La reciente Encuesta Nacional de Ocupación y Empleo (ENOE), la herramienta principal que proporciona datos sobre la dinámica laboral en México, empezó a arrojar cifras del primer trimestre de 2026, destacando una tendencia preocupante que se ha mantenido en los últimos cinco reportes. La Población Económicamente Activa (PEA), conformada por quienes trabajan o buscan empleo activamente, alcanzó los 61.1 millones, un incremento de 552,000 personas en comparación con el año anterior. Sin embargo, debajo de estos números se oculta un problema mayor: la tasa de participación económica ha caído de un 60.0% en el primer trimestre de 2024 a un alarmante 58.7% en 2026. Esto significa que 43 millones de personas ya no buscan trabajo, o no tienen la oportunidad de hacerlo, lo que representa un aumento de 1.2 millones de personas en la Población No Económicamente Activa (PNEA).
La tasa de desocupación, que se sitúa en un 2.6%, puede parecer baja, pero es engañosa. Cuando las personas abandonan la búsqueda de empleo debido a la falta de oportunidades, dejan de contabilizarse en la PEA, haciendo que esta cifra pierda su valor real. Un indicador más revelador es la Tasa de Condiciones Críticas de Ocupación (TCCO), que mide a aquellos que trabajan en circunstancias precarias. Este indicador alcanzó un 38.8% en el primer trimestre de 2026, lo que significa que 23.1 millones de trabajadores enfrentan condiciones laborales críticas, un deterioro de 6.3 puntos porcentuales en solo tres trimestres.

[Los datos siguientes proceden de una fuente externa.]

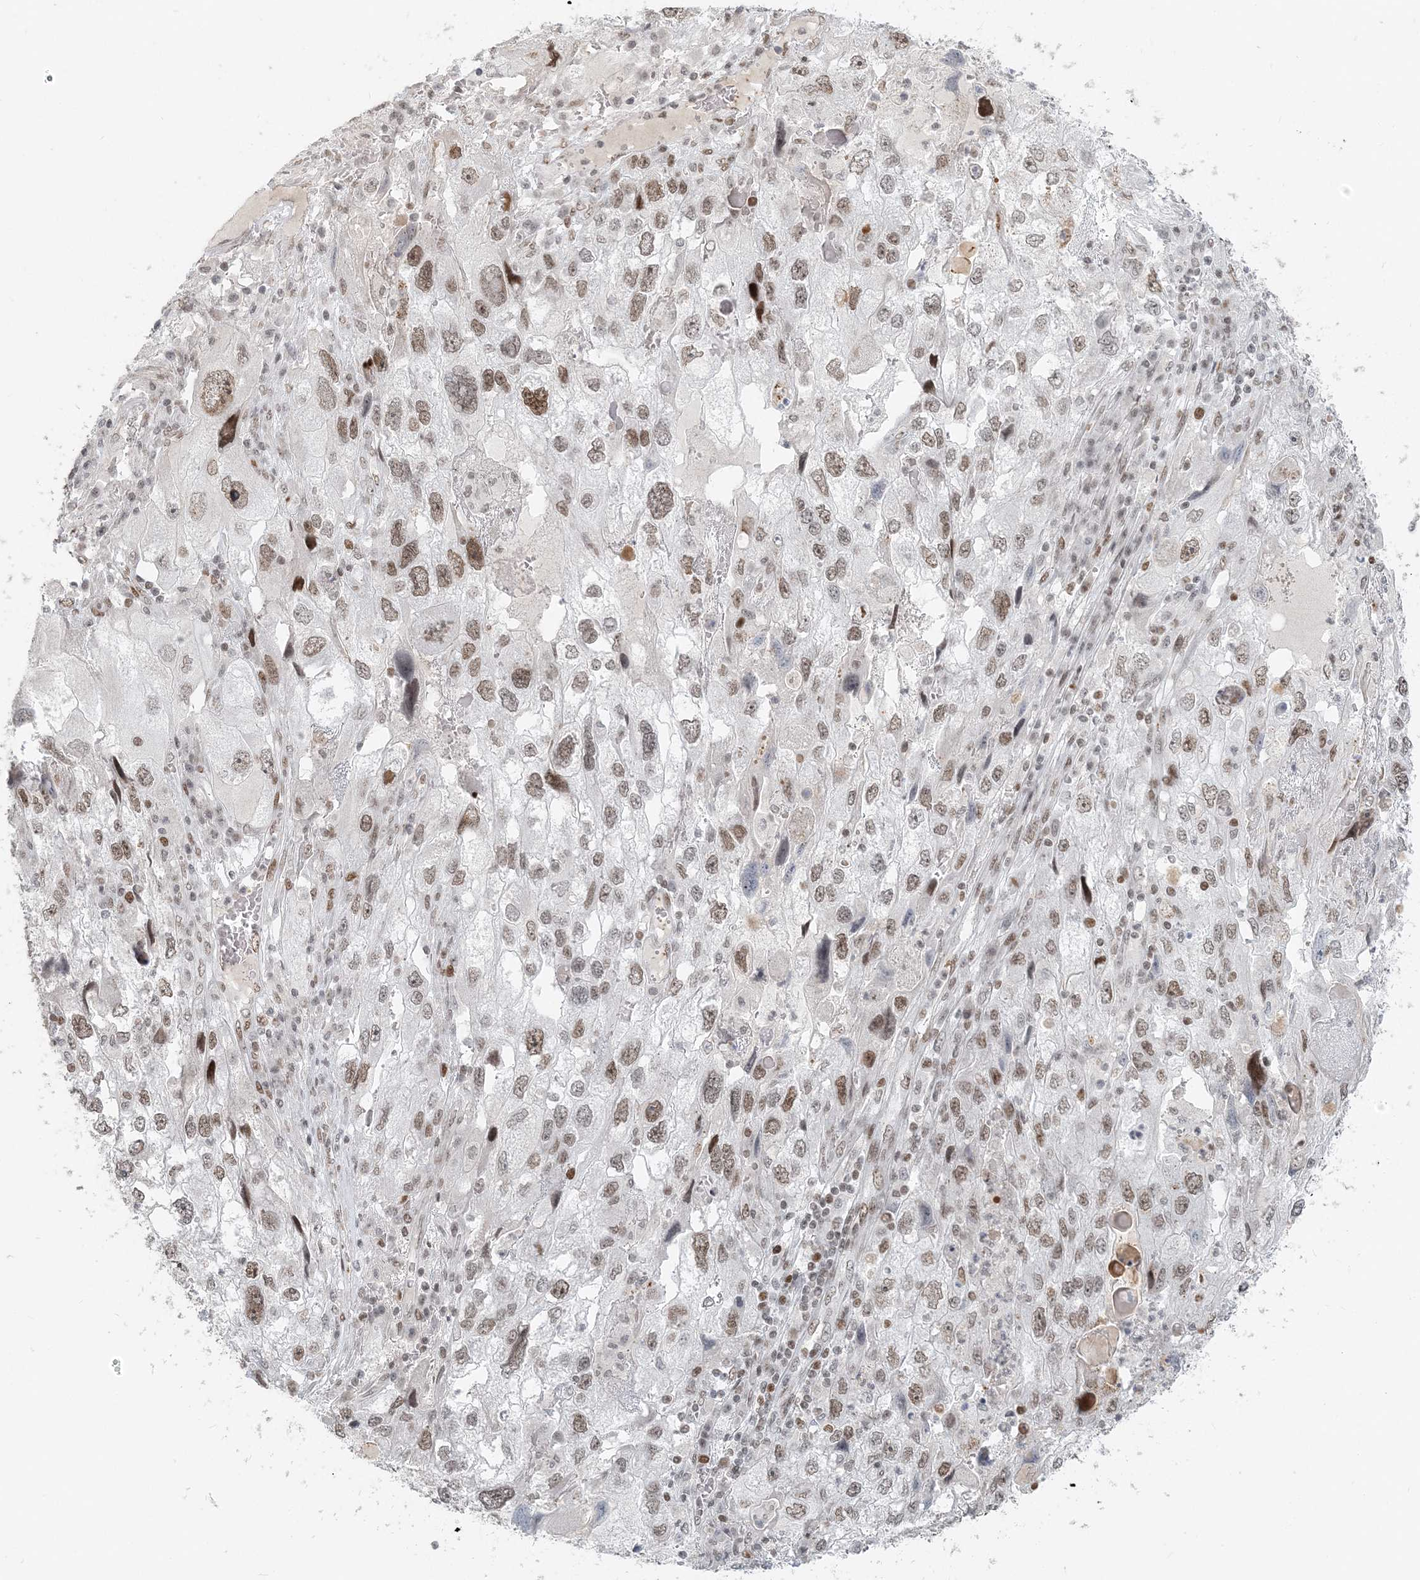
{"staining": {"intensity": "moderate", "quantity": "25%-75%", "location": "nuclear"}, "tissue": "endometrial cancer", "cell_type": "Tumor cells", "image_type": "cancer", "snomed": [{"axis": "morphology", "description": "Adenocarcinoma, NOS"}, {"axis": "topography", "description": "Endometrium"}], "caption": "A brown stain labels moderate nuclear expression of a protein in human endometrial cancer tumor cells. (Brightfield microscopy of DAB IHC at high magnification).", "gene": "BAZ1B", "patient": {"sex": "female", "age": 49}}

La informalidad laboral también se ha mantenido en niveles alarmantes, con más del 54% de los trabajadores operando en el sector informal desde el segundo trimestre de 2025. En 2026, este porcentaje ha llegado al 54.8%, lo que equivale a más de 32.6 millones de personas. Las consecuencias son más gravosas para las mujeres, ya que el 55.3% de las trabajadoras se encuentran en esta situación, en comparación con el 54.4% de los hombres. Este contexto no representa una excepción dentro del mercado laboral mexicano; en realidad, es su norma.

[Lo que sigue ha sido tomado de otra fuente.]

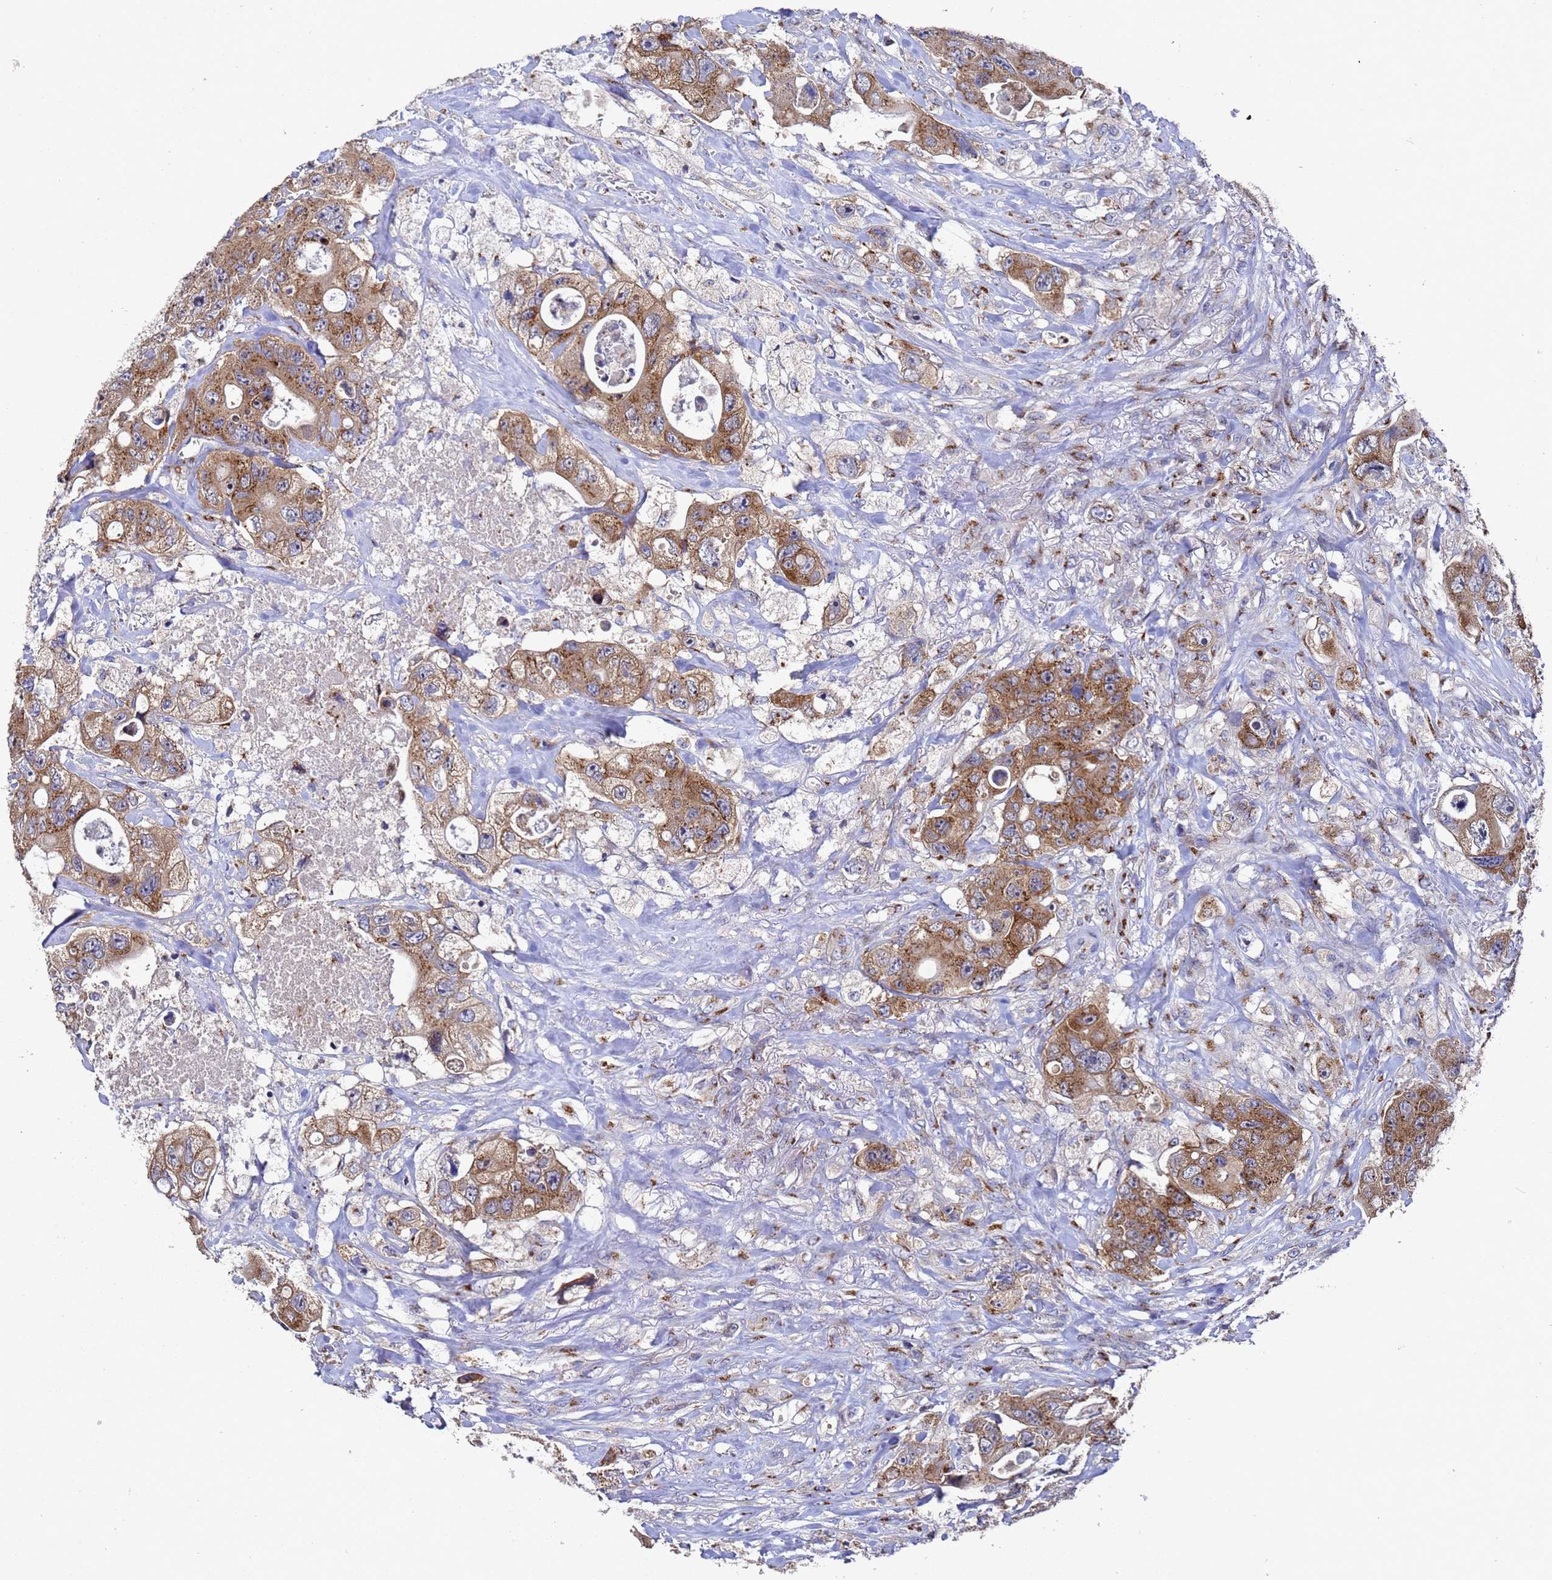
{"staining": {"intensity": "moderate", "quantity": ">75%", "location": "cytoplasmic/membranous"}, "tissue": "colorectal cancer", "cell_type": "Tumor cells", "image_type": "cancer", "snomed": [{"axis": "morphology", "description": "Adenocarcinoma, NOS"}, {"axis": "topography", "description": "Colon"}], "caption": "High-magnification brightfield microscopy of colorectal cancer (adenocarcinoma) stained with DAB (3,3'-diaminobenzidine) (brown) and counterstained with hematoxylin (blue). tumor cells exhibit moderate cytoplasmic/membranous expression is present in about>75% of cells. (Stains: DAB (3,3'-diaminobenzidine) in brown, nuclei in blue, Microscopy: brightfield microscopy at high magnification).", "gene": "NSUN6", "patient": {"sex": "female", "age": 46}}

Los micronegocios, que emplean de uno a cinco trabajadores en comercio y servicios, absorben el 48.7% del empleo no agropecuario. Este sector ha crecido en 713,000 empleos en un año, mientras que los establecimientos medianos y grandes han estado perdiendo personal durante varios trimestres. La manufactura, en particular, ha reportado pérdidas de empleo durante cuatro trimestres, logrando apenas recuperar 90,000 plazas en el primer trimestre de 2026. Esto ha llevado a que 13.5 millones de trabajadores por cuenta propia, muchos de ellos expulsados del empleo formal, se vean obligados a entrar en la informalidad.
A medida que México inicia 2026, su mercado laboral no está en colapso, pero tampoco puede considerarse saludable. La generación de ocupación muestra una resiliencia notable; sin embargo, la calidad del empleo dista de ser satisfactoria. Existe una diferencia fundamental entre tener empleo y tener empleo de calidad, y la actual situación laboral del país refleja un predominio de la primera, mientras que la segunda escasea.
En el futuro cercano, se presentarán estrategias propuestas por diversos expertos que el gobierno y el sector privado podrían adoptar para generar más empleos de calidad, en un intento por remediar estas preocupaciones apremiantes. La importancia de abordar esta crisis laboral no puede subestimarse; su impacto en la vida de millones de mexicanos está en juego.